Hague's announcement came as, also on Sunday, Italy condemned an attack on its embassy in Tripoli as a "grave and vile" act and said Muammar Gaddafi's government had failed to carry out its most elementary international obligations.
The Foreign Ministry issued a statement after the Italian embassy in the Libyan capital was vandalized. A spokesman said there were no further details but a witness said smoke was rising from the building.
In another apparent consequence of NATO's attack of Gadhafi's Tripoli compound, UN international staff in Tripoli are preparing to leave because of unrest in the
Libyan capital, a UN spokeswoman said.
"The UN is preparing to leave Tripoli," said Stephanie Bunker, spokeswoman for the UN Office for the Coordination of Humanitarian Affairs (OCHA). "Apparently there was unrest in Tripoli and they've decided to leave the city."
Bunker had no further details on the reason for the decision, but demonstrators attacked the British and Italian embassies in Tripoli after Libya said a NATO airstrike on Saturday killed a son and three grandchildren of leader Muammar Gadhafi. The BBC said UN offices were also attacked.
Bunker said the decision did not affect local UN staff.
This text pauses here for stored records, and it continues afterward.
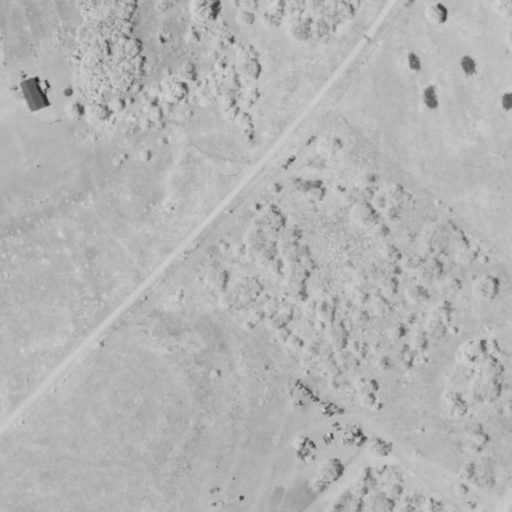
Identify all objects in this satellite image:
building: (32, 94)
road: (506, 504)
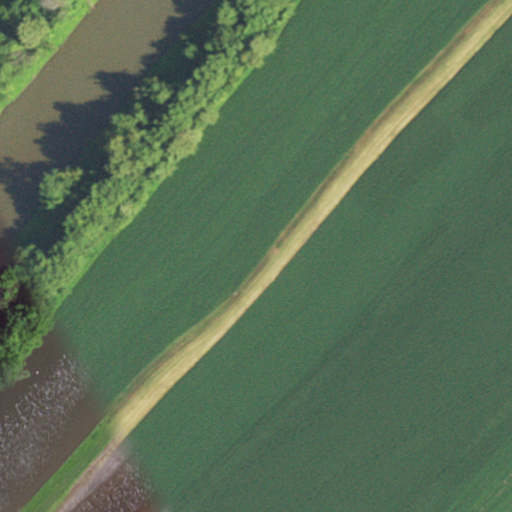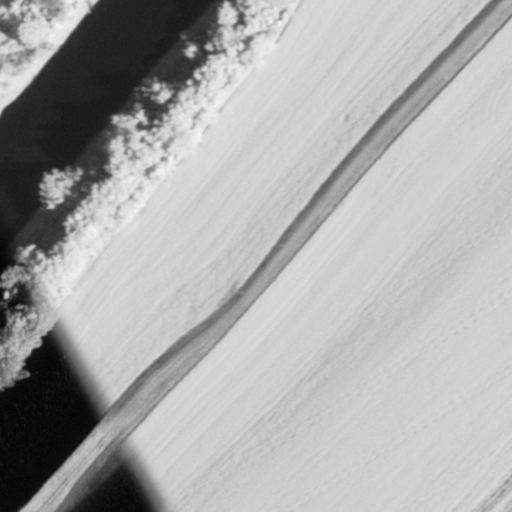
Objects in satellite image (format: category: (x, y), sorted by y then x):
river: (75, 97)
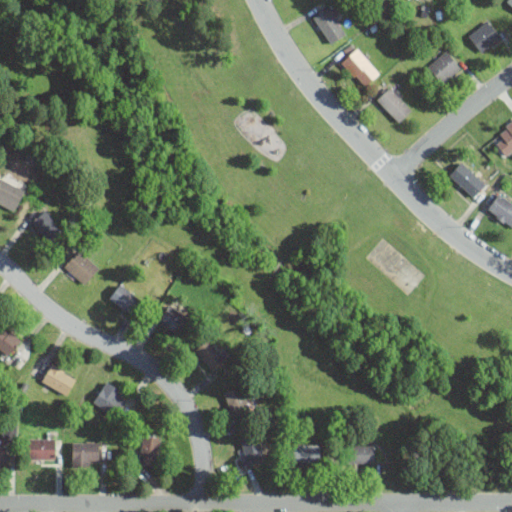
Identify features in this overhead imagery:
building: (510, 1)
building: (509, 2)
building: (329, 24)
building: (330, 24)
building: (484, 35)
building: (485, 35)
building: (444, 65)
building: (360, 66)
building: (361, 66)
building: (444, 66)
building: (394, 103)
building: (394, 103)
road: (450, 124)
road: (203, 132)
building: (504, 139)
building: (505, 139)
road: (368, 150)
building: (511, 151)
building: (467, 178)
building: (468, 178)
building: (10, 193)
building: (10, 193)
building: (502, 208)
building: (502, 208)
park: (265, 216)
building: (47, 225)
building: (47, 226)
park: (395, 265)
building: (81, 266)
building: (82, 266)
road: (265, 281)
building: (125, 297)
building: (125, 298)
building: (172, 319)
building: (175, 319)
building: (7, 339)
building: (8, 340)
building: (211, 352)
building: (211, 354)
road: (135, 360)
road: (353, 375)
building: (59, 378)
building: (59, 378)
building: (111, 397)
building: (110, 398)
building: (239, 399)
building: (238, 401)
building: (42, 447)
building: (252, 447)
building: (42, 448)
building: (149, 449)
building: (151, 449)
building: (252, 450)
building: (6, 451)
building: (306, 451)
building: (84, 452)
building: (85, 452)
building: (308, 452)
building: (361, 452)
building: (362, 452)
road: (256, 503)
road: (394, 508)
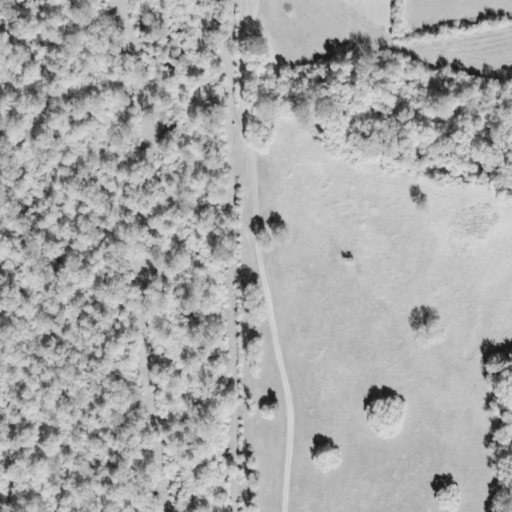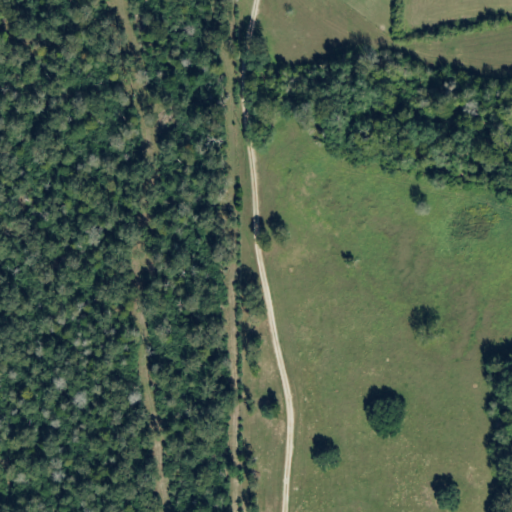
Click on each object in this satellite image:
road: (267, 256)
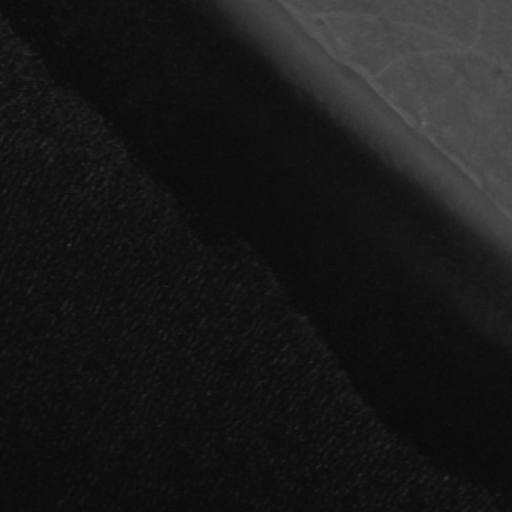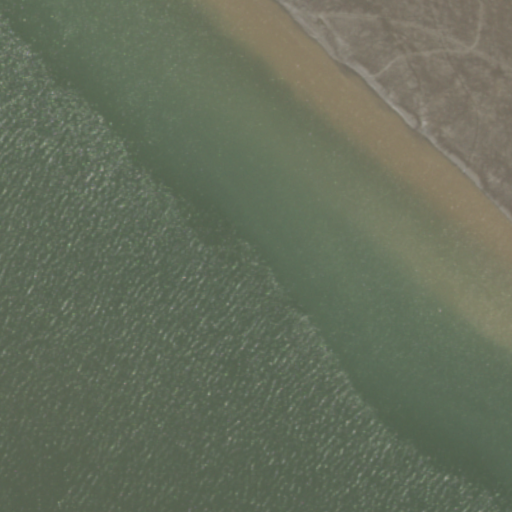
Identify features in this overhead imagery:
river: (26, 484)
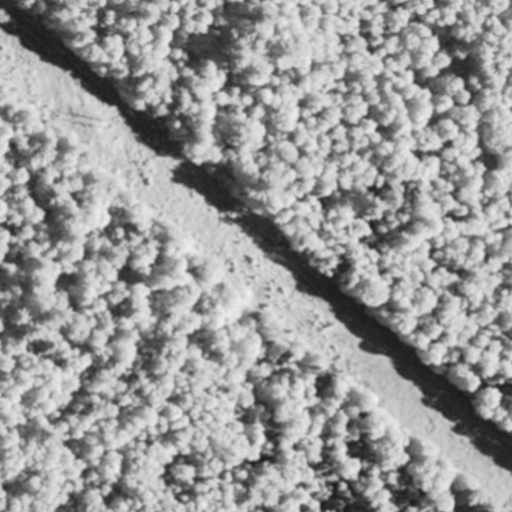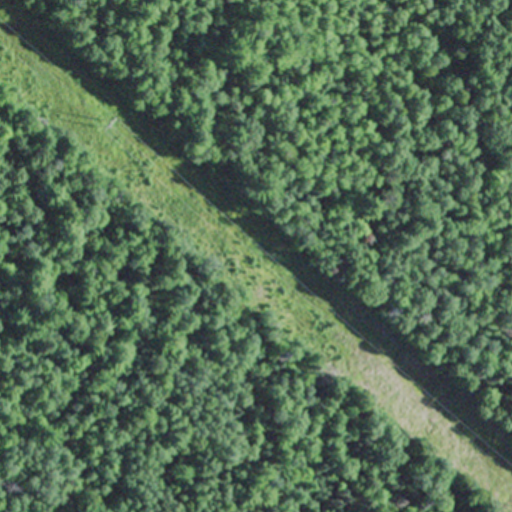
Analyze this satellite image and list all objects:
power tower: (91, 125)
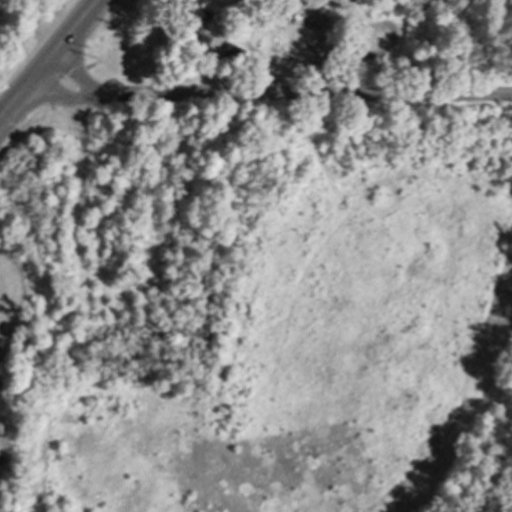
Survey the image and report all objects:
building: (194, 10)
building: (194, 11)
building: (199, 41)
building: (199, 41)
road: (49, 57)
road: (81, 77)
road: (313, 95)
road: (69, 96)
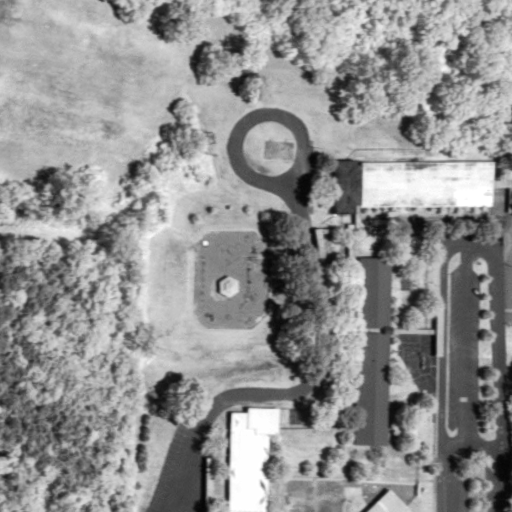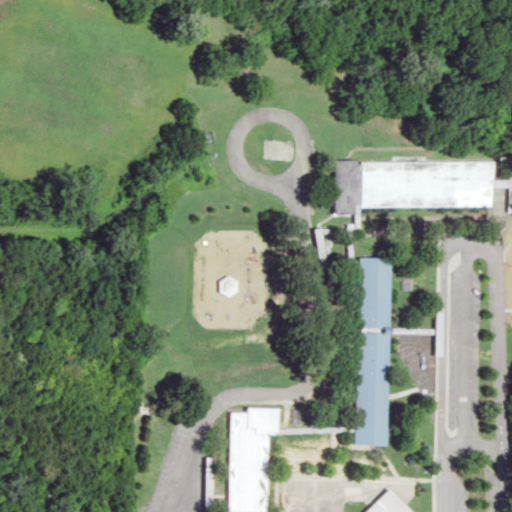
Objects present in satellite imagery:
road: (270, 181)
building: (397, 182)
building: (364, 349)
road: (444, 366)
road: (503, 368)
road: (304, 384)
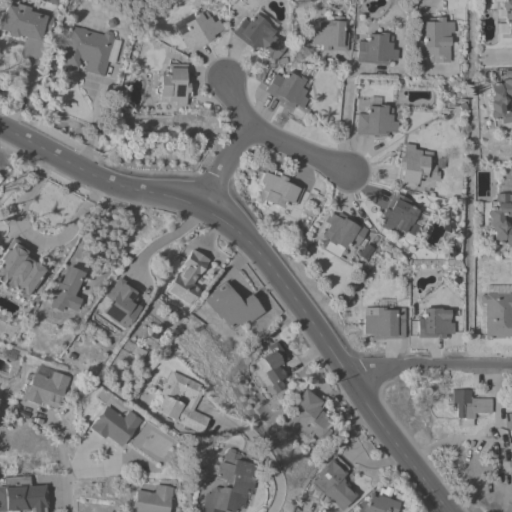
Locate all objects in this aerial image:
building: (49, 1)
building: (51, 1)
building: (505, 13)
building: (507, 14)
building: (264, 18)
building: (22, 21)
building: (23, 22)
building: (196, 30)
building: (197, 30)
building: (433, 31)
building: (259, 34)
building: (329, 34)
building: (330, 34)
building: (259, 37)
building: (434, 37)
building: (88, 49)
building: (374, 49)
building: (375, 49)
building: (84, 50)
building: (173, 84)
building: (171, 85)
building: (287, 88)
building: (286, 89)
building: (499, 100)
building: (500, 101)
road: (351, 110)
building: (374, 121)
building: (375, 121)
road: (273, 141)
building: (412, 165)
building: (415, 166)
road: (226, 167)
building: (276, 189)
building: (277, 190)
building: (285, 210)
building: (399, 213)
building: (398, 215)
building: (499, 218)
building: (499, 221)
building: (342, 230)
building: (339, 233)
road: (163, 238)
road: (121, 243)
road: (265, 264)
building: (18, 268)
building: (17, 269)
building: (186, 278)
building: (186, 278)
building: (64, 289)
building: (65, 290)
building: (120, 302)
building: (120, 302)
building: (231, 306)
building: (229, 307)
building: (496, 314)
building: (497, 314)
building: (383, 320)
building: (382, 322)
building: (432, 323)
building: (433, 323)
building: (137, 352)
building: (271, 366)
road: (428, 367)
building: (270, 369)
building: (43, 387)
building: (44, 387)
building: (178, 402)
building: (179, 402)
building: (468, 405)
building: (467, 406)
building: (306, 416)
building: (307, 416)
building: (112, 422)
building: (111, 425)
road: (262, 448)
building: (510, 457)
building: (510, 458)
building: (332, 482)
building: (333, 482)
building: (227, 484)
building: (228, 484)
road: (65, 487)
building: (21, 495)
building: (22, 498)
building: (149, 500)
building: (150, 500)
building: (376, 502)
building: (374, 504)
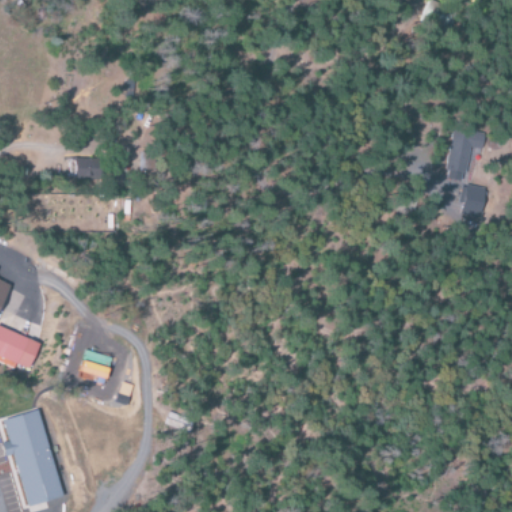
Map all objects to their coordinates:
road: (378, 15)
road: (508, 97)
building: (458, 153)
building: (74, 163)
building: (80, 173)
building: (470, 201)
road: (58, 257)
building: (14, 351)
building: (91, 365)
building: (28, 457)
The United Nations sent international staff to Tripoli only last month after OCHA chief Valerie Amos reached an agreement with the Libyan government on a humanitarian presence.
Bunker said she understood there were eight of them and noted that under the agreement reached by Amos the Libyan government had promised to protect U.N. staff.
The world body also has international staff in Benghazi, the principal city in the rebel-controlled eastern part of Libya. They were not affected by the decision, Bunker said.
The reported attacks on the British and Italian embassies in Tripoli came after a NATO airstrike overnight that are said to have taken the lives of Libyan leader Muammar Gadhafi's son and grandchildren.
Britain said, however, that it cannot confirm reports of Saif Gadhafi's death, junior Foreign Office minister Alistair Burt said Sunday.
Libyan officials denounced the NATO attack as a crime and violation of international law. However, British Prime Minister David Cameron, without confirming fatalities, told the British Broadcasting Corp. that the strike was in line with a United Nations mandate to prevent a loss of civilian life by targeting Gadhafi's war-making machine.